Online retailers can sift through billions of purchase observations to recommend additional items that a particular consumer might want to buy at the point of sale. Pretty soon, location data on your smartphone matched with shopping records gathered from your loyalty card will enable a supermarket to send you personalized, digital coupons for items as you walk down the aisle.
Page 2 of 2
Crowd sourcing – think tens of thousands of drivers on your local highways – already generate enough traffic data for the GPS in your smartphone to suggest alternative routes when a stretch of road is clogged. Machine learning, the ability of computers to get smarter as they gather more information and more feedback from users will lead to even greater precision in information exchange.

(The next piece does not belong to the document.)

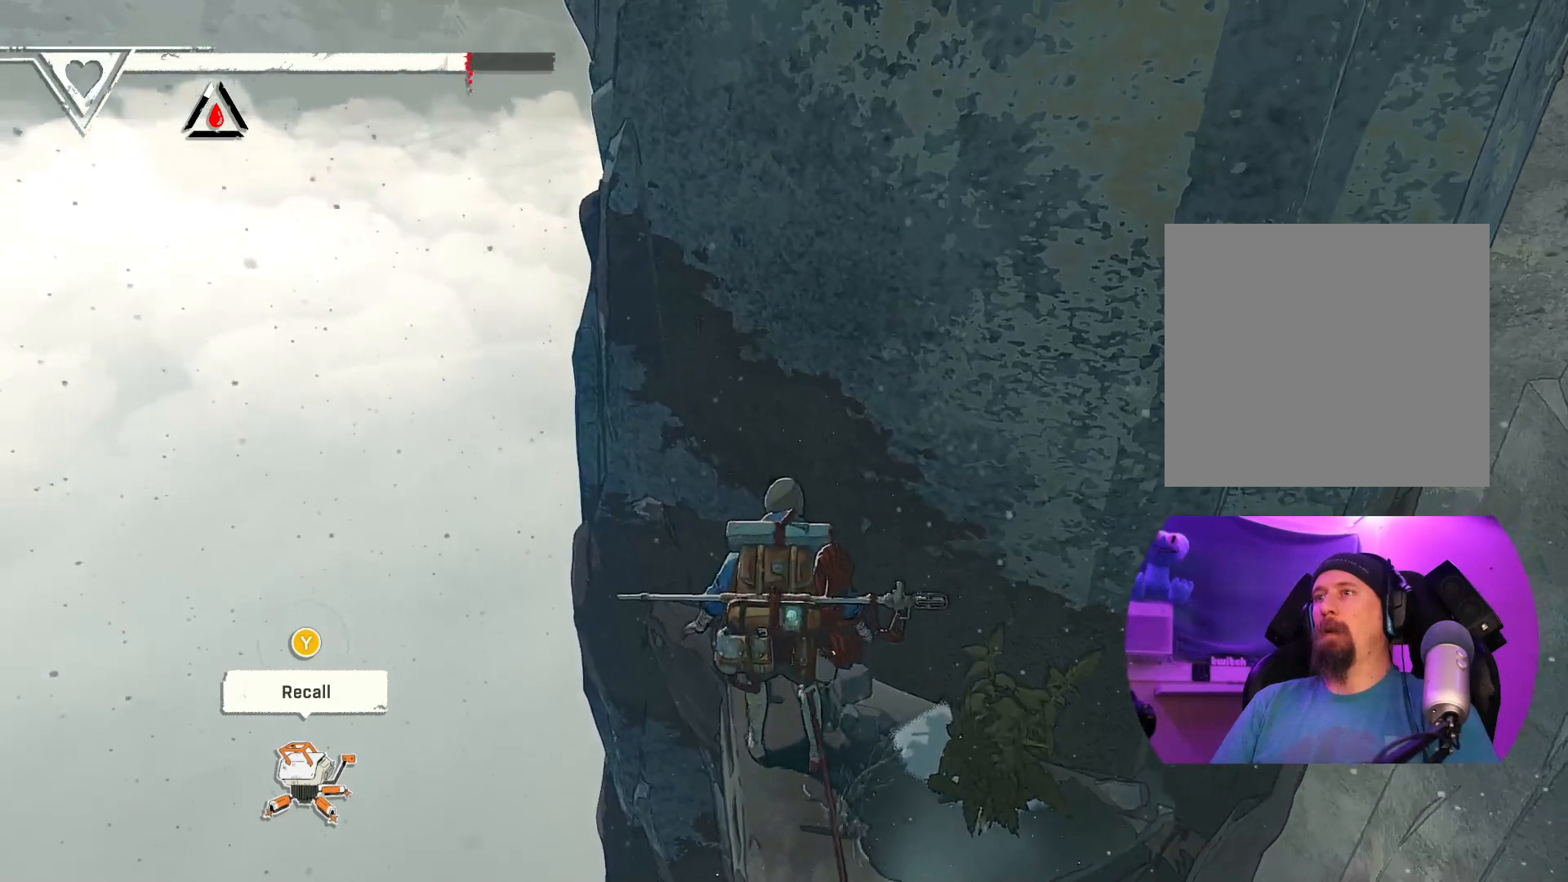
{"buttons": [], "left_stick": "center", "right_stick": "center", "events": [[83, "left_stick", "center"], [333, "right_stick", "center"]]}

To accelerate job creation in data science, Massachusetts announced matching grants for Big Data projects to be funded by public/private partnerships, funding for technology research at the Massachusetts Institute of Technology, along with a Big Data internship program modeled after a successful program in the life sciences, and support for an innovative non-profit community presence in Boston, where data scientists can share infrastructure and knowledge.
This is an exciting time for innovators in this arena. Last month, EMC held our second annual summit for data scientists in government, academia, biotechnology, retailing, marketing and other fields.
There, John Brownstein from Harvard Medical School told how an online innovation he co-founded, healthmap.org, seeks to be the weather.com for infectious diseases, using crowd sourcing to provide a global view of outbreaks – two weeks ahead of the Centers for Disease Control or the U.N.
He told how the SARS outbreak in China was first detected by someone examining a stock performance chart of a Chinese company that sold herbal remedies, and how the H1N1 virus outbreak was first reported by a local TV station in Veracruz, Mexico. The mobile app OutbreaksNearMe will disseminate information back to users who report in, providing an incentive for people to input their health information anonymously into a pool of data large enough to analyze. Information that once took months to flow up the chain of public health bureaucracy now reaches the public in weeks.
Entrepreneur Tarek Kamil spoke of how 6,000 sensors in a basketball can identify telemetry data that a human cannot see, feeding information for analysis that can recommend drills to improve technique. Business consultant Piyanka Jain explained how some of the quickest returns on Big Data analytics can be found in uncovering pain points in customer relationships to improve loyalty and profitability.
Making use of Big Data, however, requires new technology architectures and algorithms that go beyond conventional database management and business intelligence. Most new information created is not transaction data that resides in neat rows and columns in traditional office databases managed by an administrator. Eighty percent of new information is generated outside of enterprise data centers, and traditional databases simply cannot scale to the challenges of data sets 100 to 1,000 times larger.
Data science also requires a new breed of scientist. Imagine a Ph.D. in life sciences who manages petabytes of information for a pharmaceutical company that conducts drug research. These people have business acumen and subject matter expertise and understand the newest technology tools and possess the curiosity to help an organization recognize predictive patterns, or anomalies in patterns. Their skills are valuable and rare.
As academics from Columbia, Stanford and UC Berkeley told our summit last month, data science is a curriculum that did not exist five years ago. It is a science that requires multi-disciplinary skills, and most universities are not organized to teach in multi-disciplinary ways. Partnerships like the ones announced in Massachusetts will change that.
Data is the new science. Big Data holds the answers. Are you asking the right questions?